Multivariable calculus, also known as multivariate calculus, is an extension of single-variable calculus to functions with several variables. It involves the study and analysis of functions that depend on more than one independent variable. In practical terms, this means we're looking at systems where multiple factors influence the outcomes or values.

In the realm of multivariable calculus, we often deal with functions like \(f(x, y)\) that depend on two variables, \(x\) and \(y\). The real-world applications of such functions are bountiful, ranging from calculating the temperature at different points in a room, which varies with both horizontal position and height, to more complex systems in engineering and physics.

When analyzing such functions, one of the main tools at our disposal is partial differentiation, which allows us to focus on the change of the function with respect to one variable at a time, while keeping the others constant.

The first partial derivative is a foundational concept within the field of multivariable calculus. It's a measure of how a function changes as one of its input variables varies, while the others remain fixed. In essence, it's similar to the derivative of a single-variable function, but with the extension to multiple dimensions.

The notation for the first partial derivative of a function \(f(x, y)\) with respect to \(x\) is typically written as \(f_x(x, y)\) or \(\frac{\partial}{\partial x}f(x, y)\). Similarly, the partial derivative of the function with respect to \(y\) is written as \(f_y(x, y)\) or \(\frac{\partial}{\partial y}f(x, y)\). These derivatives reveal the slope of the function along the axis of the variable of differentiation. So, if you're interested in the rate of change of the function \(f(x, y)\) as only \(x\) varies, the first partial derivative with respect to \(x\) will provide that information.

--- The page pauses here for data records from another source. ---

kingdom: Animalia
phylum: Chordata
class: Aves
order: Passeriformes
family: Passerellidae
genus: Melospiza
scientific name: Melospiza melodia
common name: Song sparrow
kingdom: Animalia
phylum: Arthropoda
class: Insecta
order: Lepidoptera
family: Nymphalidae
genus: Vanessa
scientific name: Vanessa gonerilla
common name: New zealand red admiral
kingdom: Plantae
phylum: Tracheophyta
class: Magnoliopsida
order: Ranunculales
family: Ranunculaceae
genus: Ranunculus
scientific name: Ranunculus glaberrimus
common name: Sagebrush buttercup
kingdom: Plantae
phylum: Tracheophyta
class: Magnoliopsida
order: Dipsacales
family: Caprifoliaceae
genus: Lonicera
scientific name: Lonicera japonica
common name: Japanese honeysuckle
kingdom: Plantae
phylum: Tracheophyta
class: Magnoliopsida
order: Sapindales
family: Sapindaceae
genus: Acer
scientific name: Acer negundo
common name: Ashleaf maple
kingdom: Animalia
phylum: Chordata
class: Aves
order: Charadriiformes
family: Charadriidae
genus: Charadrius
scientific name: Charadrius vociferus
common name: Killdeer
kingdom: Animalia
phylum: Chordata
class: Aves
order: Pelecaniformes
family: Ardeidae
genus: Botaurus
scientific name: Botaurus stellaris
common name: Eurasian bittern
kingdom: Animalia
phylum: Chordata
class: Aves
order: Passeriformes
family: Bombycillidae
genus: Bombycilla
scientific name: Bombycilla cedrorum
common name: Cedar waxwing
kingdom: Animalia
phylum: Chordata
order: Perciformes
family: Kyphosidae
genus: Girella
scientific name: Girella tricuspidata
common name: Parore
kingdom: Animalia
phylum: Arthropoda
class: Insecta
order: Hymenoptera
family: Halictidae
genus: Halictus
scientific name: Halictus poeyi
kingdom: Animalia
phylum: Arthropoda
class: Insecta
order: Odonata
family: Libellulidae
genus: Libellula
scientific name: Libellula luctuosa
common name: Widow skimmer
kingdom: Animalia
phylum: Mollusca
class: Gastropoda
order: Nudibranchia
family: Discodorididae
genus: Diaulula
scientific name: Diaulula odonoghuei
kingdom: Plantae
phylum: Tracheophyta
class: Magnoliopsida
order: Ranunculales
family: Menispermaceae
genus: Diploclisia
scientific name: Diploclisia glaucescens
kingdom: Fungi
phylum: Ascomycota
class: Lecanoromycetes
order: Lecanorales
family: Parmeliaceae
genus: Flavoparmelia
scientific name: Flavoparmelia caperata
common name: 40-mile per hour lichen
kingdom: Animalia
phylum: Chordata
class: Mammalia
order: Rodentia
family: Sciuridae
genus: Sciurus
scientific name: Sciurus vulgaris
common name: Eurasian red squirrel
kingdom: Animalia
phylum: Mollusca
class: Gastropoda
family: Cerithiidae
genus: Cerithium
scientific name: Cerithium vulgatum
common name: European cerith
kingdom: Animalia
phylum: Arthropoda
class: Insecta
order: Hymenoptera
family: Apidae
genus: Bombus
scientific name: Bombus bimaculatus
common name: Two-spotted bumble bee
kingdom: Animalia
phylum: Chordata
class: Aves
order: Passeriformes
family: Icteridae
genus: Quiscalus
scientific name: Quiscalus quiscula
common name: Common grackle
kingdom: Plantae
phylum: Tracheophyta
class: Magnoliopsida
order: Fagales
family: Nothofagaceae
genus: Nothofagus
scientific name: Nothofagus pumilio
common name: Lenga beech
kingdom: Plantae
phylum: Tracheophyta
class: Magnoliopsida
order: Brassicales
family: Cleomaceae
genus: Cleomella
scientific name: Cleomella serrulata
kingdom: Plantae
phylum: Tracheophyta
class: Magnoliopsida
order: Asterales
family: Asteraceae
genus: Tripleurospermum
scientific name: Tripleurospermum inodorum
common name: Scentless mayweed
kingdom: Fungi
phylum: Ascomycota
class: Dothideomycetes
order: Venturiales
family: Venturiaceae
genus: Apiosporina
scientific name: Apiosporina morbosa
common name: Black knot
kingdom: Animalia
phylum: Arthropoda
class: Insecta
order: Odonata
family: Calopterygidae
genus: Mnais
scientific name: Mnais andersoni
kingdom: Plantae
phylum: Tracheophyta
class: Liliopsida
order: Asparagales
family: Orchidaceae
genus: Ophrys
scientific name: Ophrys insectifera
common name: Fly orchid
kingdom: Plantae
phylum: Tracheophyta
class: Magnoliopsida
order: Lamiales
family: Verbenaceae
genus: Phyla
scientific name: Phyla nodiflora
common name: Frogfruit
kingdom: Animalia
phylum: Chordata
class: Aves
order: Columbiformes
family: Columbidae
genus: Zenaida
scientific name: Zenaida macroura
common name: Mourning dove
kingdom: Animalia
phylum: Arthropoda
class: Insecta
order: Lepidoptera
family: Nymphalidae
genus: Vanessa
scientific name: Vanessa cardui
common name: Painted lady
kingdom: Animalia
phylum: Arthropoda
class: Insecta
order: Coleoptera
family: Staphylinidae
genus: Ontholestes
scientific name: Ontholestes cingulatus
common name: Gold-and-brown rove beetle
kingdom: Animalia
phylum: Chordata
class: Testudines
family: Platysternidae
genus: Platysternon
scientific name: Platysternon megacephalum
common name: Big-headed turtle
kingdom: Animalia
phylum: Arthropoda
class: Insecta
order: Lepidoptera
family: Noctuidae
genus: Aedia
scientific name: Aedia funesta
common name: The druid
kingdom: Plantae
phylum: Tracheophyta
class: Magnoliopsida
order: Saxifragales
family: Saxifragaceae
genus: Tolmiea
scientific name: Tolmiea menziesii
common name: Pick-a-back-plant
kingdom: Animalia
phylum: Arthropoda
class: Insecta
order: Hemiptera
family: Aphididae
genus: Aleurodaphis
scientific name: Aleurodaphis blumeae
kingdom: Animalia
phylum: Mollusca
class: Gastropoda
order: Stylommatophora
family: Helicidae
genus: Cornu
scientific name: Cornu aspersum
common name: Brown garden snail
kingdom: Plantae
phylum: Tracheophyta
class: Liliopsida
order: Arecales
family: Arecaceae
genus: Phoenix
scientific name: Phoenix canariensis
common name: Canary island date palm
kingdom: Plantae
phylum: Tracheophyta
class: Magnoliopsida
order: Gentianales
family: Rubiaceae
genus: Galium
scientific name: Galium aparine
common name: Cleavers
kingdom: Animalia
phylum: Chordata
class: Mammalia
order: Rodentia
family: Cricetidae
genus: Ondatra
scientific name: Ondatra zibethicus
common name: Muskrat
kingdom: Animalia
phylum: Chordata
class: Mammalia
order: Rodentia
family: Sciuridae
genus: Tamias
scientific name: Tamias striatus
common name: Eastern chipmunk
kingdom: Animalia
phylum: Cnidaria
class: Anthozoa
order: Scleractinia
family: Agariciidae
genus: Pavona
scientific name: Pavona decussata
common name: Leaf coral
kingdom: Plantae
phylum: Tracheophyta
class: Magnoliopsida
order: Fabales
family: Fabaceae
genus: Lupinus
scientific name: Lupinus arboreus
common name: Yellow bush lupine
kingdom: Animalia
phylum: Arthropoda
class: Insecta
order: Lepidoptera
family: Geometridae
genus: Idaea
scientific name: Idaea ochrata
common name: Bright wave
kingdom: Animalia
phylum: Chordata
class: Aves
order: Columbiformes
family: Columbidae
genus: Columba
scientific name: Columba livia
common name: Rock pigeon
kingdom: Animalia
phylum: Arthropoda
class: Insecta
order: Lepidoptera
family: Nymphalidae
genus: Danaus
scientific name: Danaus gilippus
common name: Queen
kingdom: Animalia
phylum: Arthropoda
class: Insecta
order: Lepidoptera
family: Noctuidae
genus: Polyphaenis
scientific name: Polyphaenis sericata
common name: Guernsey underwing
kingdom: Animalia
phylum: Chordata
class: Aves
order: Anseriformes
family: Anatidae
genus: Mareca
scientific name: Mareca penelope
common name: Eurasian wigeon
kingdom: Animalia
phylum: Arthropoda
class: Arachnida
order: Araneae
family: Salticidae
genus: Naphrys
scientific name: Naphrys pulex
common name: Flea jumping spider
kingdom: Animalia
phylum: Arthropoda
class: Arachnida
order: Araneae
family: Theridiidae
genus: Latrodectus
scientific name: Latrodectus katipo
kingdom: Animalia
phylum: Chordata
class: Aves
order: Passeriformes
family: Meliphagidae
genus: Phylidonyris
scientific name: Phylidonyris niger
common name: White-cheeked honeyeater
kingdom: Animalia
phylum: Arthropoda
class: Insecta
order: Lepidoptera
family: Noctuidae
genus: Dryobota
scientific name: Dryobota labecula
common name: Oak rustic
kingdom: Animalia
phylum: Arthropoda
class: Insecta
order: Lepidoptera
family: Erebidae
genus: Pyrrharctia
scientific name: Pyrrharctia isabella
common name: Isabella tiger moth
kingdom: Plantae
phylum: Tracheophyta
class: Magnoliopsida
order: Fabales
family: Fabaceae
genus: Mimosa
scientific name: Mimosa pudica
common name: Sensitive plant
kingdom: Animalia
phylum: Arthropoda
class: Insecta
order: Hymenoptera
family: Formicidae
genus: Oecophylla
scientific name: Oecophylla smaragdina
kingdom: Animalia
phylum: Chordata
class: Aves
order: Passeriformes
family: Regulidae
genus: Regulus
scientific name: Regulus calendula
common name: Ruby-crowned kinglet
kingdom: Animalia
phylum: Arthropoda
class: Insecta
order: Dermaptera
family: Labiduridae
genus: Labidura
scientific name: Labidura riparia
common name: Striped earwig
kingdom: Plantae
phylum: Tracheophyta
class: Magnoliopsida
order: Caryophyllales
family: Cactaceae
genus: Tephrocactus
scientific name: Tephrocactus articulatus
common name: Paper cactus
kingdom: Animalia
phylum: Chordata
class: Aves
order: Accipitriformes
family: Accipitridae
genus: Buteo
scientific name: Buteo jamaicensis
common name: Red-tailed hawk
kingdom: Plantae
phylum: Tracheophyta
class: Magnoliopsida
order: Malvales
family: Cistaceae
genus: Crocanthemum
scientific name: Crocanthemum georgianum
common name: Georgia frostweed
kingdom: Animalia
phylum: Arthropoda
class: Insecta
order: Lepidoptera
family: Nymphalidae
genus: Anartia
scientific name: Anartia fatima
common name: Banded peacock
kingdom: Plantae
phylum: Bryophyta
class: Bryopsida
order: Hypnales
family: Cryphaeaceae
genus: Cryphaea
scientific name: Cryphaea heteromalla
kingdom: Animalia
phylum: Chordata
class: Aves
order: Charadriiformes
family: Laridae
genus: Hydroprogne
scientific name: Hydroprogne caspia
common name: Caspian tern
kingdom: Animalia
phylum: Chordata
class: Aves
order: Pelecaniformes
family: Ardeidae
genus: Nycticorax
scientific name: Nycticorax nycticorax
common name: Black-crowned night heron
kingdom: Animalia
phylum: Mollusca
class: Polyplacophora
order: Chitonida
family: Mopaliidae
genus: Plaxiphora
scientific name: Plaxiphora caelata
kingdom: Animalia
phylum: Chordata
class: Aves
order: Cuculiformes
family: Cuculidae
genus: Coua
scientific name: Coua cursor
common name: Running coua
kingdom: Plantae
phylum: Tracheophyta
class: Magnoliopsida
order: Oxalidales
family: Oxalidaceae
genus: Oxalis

Differentiation of functions is the process of finding the derivative - that is, the rate at which a function is changing at any given point. It's a concept that originates in single-variable calculus but extends into multiple variables in multivariable calculus.

In single-variable calculus, the derivative provides a precise momentary rate of change, like the speed of a car at a specific moment in time. In multivariable calculus, we differentiate with respect to one variable while treating the other variables as constants. This gives us a detailed view of the function's behavior in relation to each individual variable, which helps us understand more complex systems and their sensitivities to changes in input values.

The application of the first partial derivatives in a problem, such as evaluating them at a specific point, gives us valuable information about the function’s behavior at that point. This procedure is exactly what we would do to find the tangent planes, slope along a path or even determine local maxima, minima, and saddle points within the context of a function of two variables, such as \(f(x, y)\).